# running ethernet through attic



## null_pointer_us (May 12, 2006)

WRT getting cable into an existing electrical box, I found this thread which has some good ideas:

http://groups.google.com/group/misc...7a8e554eeff/465d3c740337868f#465d3c740337868f

I've come up with my own idea using some stuff I have lying around.

Get the following:

A piece of small chain about 6" in length, a width smaller than the width of the cable, and able to be attracted by a magnet
A telescoping magnet, like a pen-shaped pocket magnet.
A flashlight with a good, long charge to it. And maybe some replacement batteries.
A pair of needle-nose pliers that can fit a little ways into the punch-out hole of an electrical box.
Lots and lots of patience, and a helper...with even more patience.
Here's the process:

Remove the cover from the existing electrical box and punch out one of the hole tabs so that the wire can fit through.
Set the flashlight on something that can angle it slightly up (or down) to shine through the punchout hole and into the wall.
Go upstairs and drill two holes in the top board of the wall: one for the cable and one for your eye.
Attach the short length of chain to the end of the cable and begin lowering the cable down one of the two newly drilled holes.
Lower the cable until it reaches the light from the flashlight. Since the wall is fairly dark, the light should be quite visible.
Go downstairs and insert the telescoping magnet through the punchout hole until it attracts the metal chain and clicks onto it.
Carefully pull the telescoping magnet back through the hole, stopping just before the point where the chain presses against the box and forces itself off the magnet.
With your other hand, use the needlenose pliers to grab the chain and thread it into the electrical box.
Discard the flashlight and grab the chain with your free hand, using the pliers to work the end of the cable up slightly and through the punchout hole.

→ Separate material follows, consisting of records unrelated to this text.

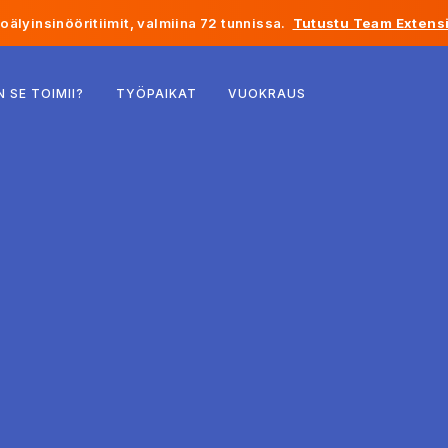
älyinsinööritiimit, valmiina 72 tunnissa.
Tutustu Team Extensi
Belgia
N SE TOIMII?
TYÖPAIKAT
VUOKRAUS
Ranska
Irlanti
Alankomaat
Sveitsi
Yhdysvallat
Bosnia ja Hertsegovina
Viro
Latvia
Moldova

(I still need advice on whether drilling will cause cracks in the wall.)


----------



## Teetorbilt (Feb 7, 2004)

Tell dad that drilling a 5/16" hole through the top plate for Cat5 will not cause any structural damage. How does he think that all of the rest of the electrical/phone/alarm systems were installed?


----------



## null_pointer_us (May 12, 2006)

Thanks! I plan to tell him after the project's finished, though.


----------